**Source records:**
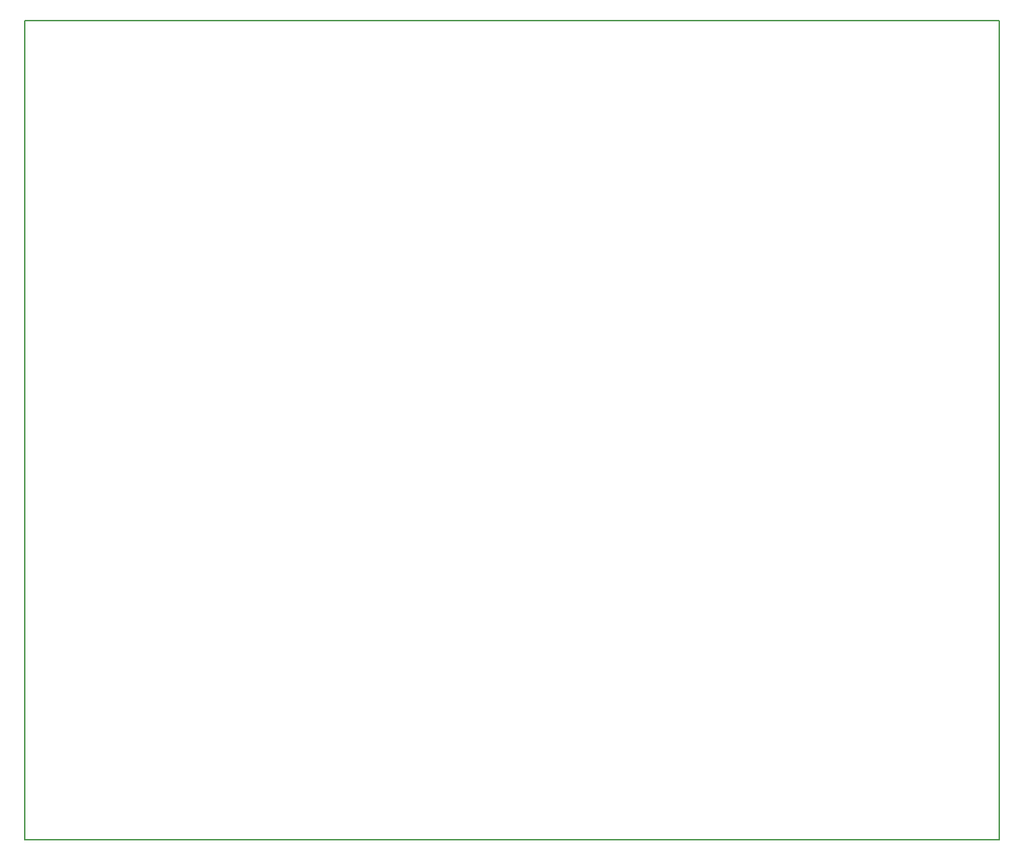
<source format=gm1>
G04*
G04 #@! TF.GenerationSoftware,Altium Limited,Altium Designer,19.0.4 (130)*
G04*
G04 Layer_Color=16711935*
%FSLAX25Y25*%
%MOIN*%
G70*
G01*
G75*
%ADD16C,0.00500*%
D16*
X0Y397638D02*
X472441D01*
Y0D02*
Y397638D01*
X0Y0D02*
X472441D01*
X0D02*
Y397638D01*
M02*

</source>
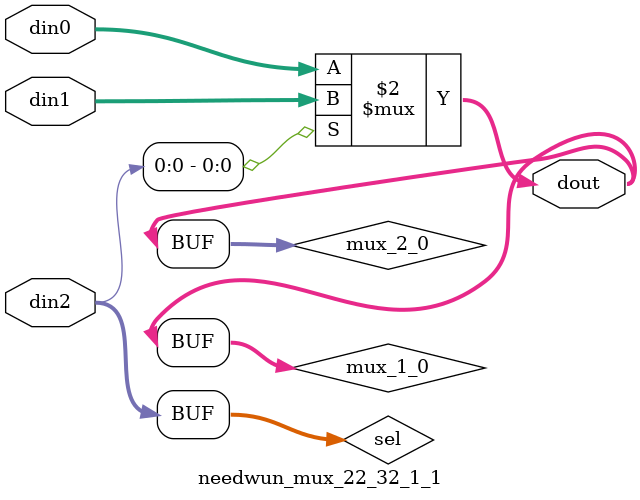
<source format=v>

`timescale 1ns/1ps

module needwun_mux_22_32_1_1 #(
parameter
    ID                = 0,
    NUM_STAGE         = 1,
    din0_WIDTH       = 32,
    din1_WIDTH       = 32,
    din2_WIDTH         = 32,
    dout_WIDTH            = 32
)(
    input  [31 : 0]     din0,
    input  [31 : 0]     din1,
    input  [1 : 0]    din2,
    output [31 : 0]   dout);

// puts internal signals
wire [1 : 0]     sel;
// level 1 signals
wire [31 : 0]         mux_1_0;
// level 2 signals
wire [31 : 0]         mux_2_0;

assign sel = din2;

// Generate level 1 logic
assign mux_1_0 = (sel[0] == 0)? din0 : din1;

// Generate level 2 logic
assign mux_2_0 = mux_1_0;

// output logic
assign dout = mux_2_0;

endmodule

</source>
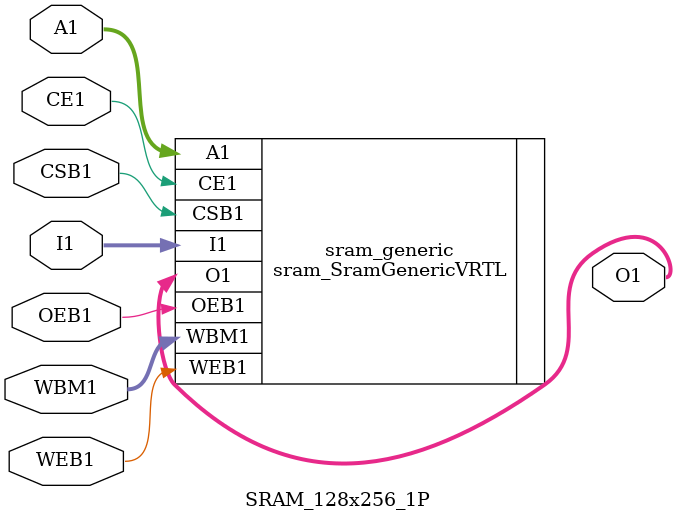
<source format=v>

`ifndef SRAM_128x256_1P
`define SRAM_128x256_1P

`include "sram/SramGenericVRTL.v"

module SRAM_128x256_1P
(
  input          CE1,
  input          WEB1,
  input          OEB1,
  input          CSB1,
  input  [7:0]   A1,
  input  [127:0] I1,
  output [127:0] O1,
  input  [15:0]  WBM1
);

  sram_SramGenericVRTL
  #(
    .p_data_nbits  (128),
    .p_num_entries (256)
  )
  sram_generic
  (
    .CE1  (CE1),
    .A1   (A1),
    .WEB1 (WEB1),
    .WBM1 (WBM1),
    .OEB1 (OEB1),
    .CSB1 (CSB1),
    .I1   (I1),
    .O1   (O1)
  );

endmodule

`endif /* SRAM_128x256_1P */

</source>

**Exercise goal:**
Find how many lines of the entries include the word "level". The number is the entire reply.

**Answer for the task:**
4